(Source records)
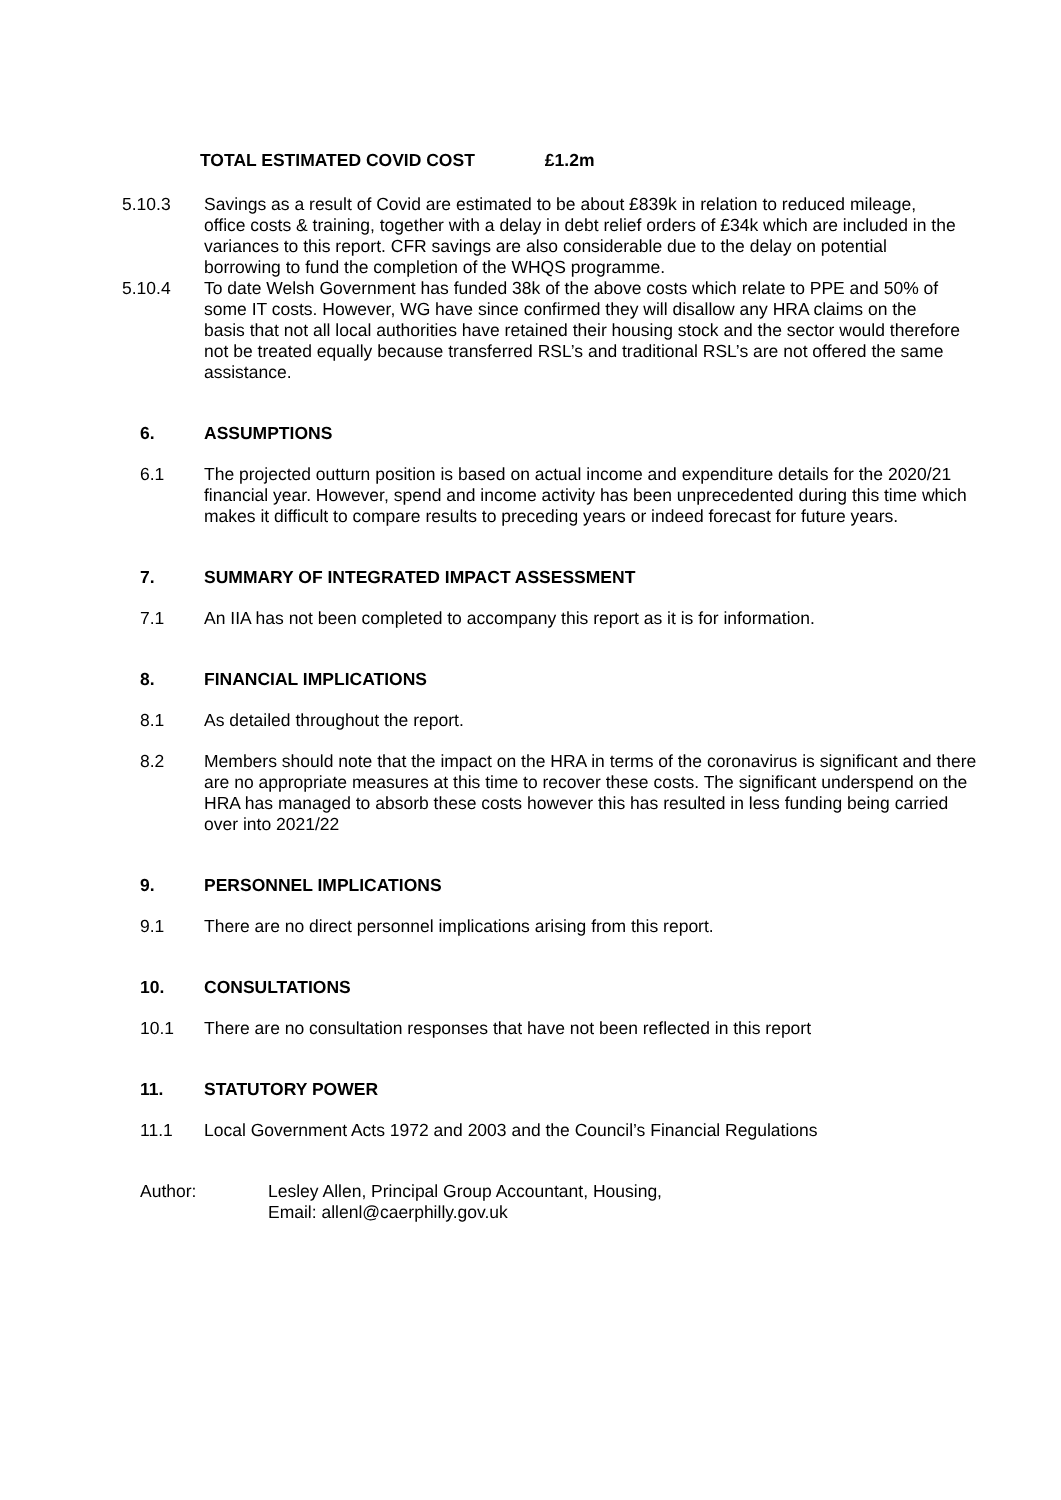TOTAL ESTIMATED COVID COST £1.2m
5.10.3 Savings as a result of Covid are estimated to be about £839k in relation to reduced mileage, office costs & training, together with a delay in debt relief orders of £34k which are included in the variances to this report. CFR savings are also considerable due to the delay on potential borrowing to fund the completion of the WHQS programme.
5.10.4 To date Welsh Government has funded 38k of the above costs which relate to PPE and 50% of some IT costs. However, WG have since confirmed they will disallow any HRA claims on the basis that not all local authorities have retained their housing stock and the sector would therefore not be treated equally because transferred RSL’s and traditional RSL’s are not offered the same assistance.
6. ASSUMPTIONS
6.1 The projected outturn position is based on actual income and expenditure details for the 2020/21 financial year. However, spend and income activity has been unprecedented during this time which makes it difficult to compare results to preceding years or indeed forecast for future years.
7. SUMMARY OF INTEGRATED IMPACT ASSESSMENT
7.1 An IIA has not been completed to accompany this report as it is for information.
8. FINANCIAL IMPLICATIONS
8.1 As detailed throughout the report.
8.2 Members should note that the impact on the HRA in terms of the coronavirus is significant and there are no appropriate measures at this time to recover these costs. The significant underspend on the HRA has managed to absorb these costs however this has resulted in less funding being carried over into 2021/22
9. PERSONNEL IMPLICATIONS
9.1 There are no direct personnel implications arising from this report.
10. CONSULTATIONS
10.1 There are no consultation responses that have not been reflected in this report
11. STATUTORY POWER
11.1 Local Government Acts 1972 and 2003 and the Council’s Financial Regulations
Author: Lesley Allen, Principal Group Accountant, Housing,
Email: allenl@caerphilly.gov.uk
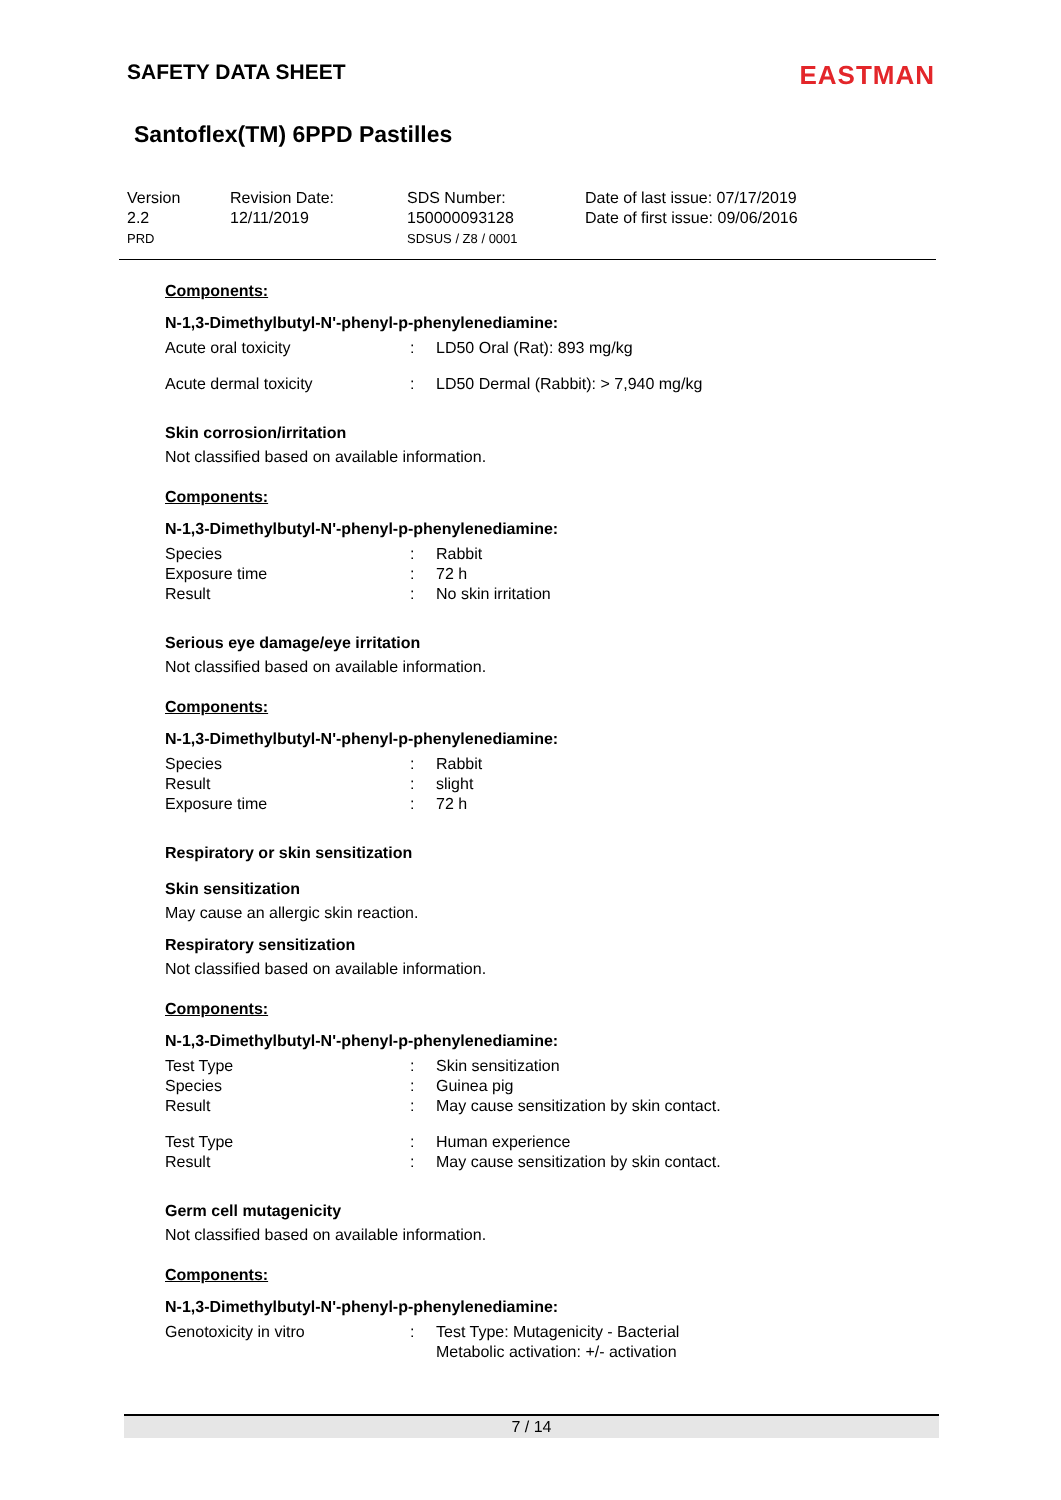SAFETY DATA SHEET
EASTMAN
Santoflex(TM) 6PPD Pastilles
Version
2.2
PRD
Revision Date:
12/11/2019
SDS Number:
150000093128
SDSUS / Z8 / 0001
Date of last issue: 07/17/2019
Date of first issue: 09/06/2016
Components:
N-1,3-Dimethylbutyl-N'-phenyl-p-phenylenediamine:
| Acute oral toxicity | : | LD50 Oral (Rat): 893 mg/kg |
| Acute dermal toxicity | : | LD50 Dermal (Rabbit): > 7,940 mg/kg |
Skin corrosion/irritation
Not classified based on available information.
Components:
N-1,3-Dimethylbutyl-N'-phenyl-p-phenylenediamine:
| Species | : | Rabbit |
| Exposure time | : | 72 h |
| Result | : | No skin irritation |
Serious eye damage/eye irritation
Not classified based on available information.
Components:
N-1,3-Dimethylbutyl-N'-phenyl-p-phenylenediamine:
| Species | : | Rabbit |
| Result | : | slight |
| Exposure time | : | 72 h |
Respiratory or skin sensitization
Skin sensitization
May cause an allergic skin reaction.
Respiratory sensitization
Not classified based on available information.
Components:
N-1,3-Dimethylbutyl-N'-phenyl-p-phenylenediamine:
| Test Type | : | Skin sensitization |
| Species | : | Guinea pig |
| Result | : | May cause sensitization by skin contact. |
| Test Type | : | Human experience |
| Result | : | May cause sensitization by skin contact. |
Germ cell mutagenicity
Not classified based on available information.
Components:
N-1,3-Dimethylbutyl-N'-phenyl-p-phenylenediamine:
| Genotoxicity in vitro | : | Test Type: Mutagenicity - Bacterial Metabolic activation: +/- activation |
7 / 14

AIM OF THE TASK
Where does the string "Government" appear in the records above? Return every line that holds it.

ANSWER SPACE
5.10.4 To date Welsh Government has funded 38k of the above costs which relate to PPE and 50% of some IT costs. However, WG have since confirmed they will disallow any HRA claims on the basis that not all local authorities have retained their housing stock and the sector would therefore not be treated equally because transferred RSL’s and traditional RSL’s are not offered the same assistance.
11.1 Local Government Acts 1972 and 2003 and the Council’s Financial Regulations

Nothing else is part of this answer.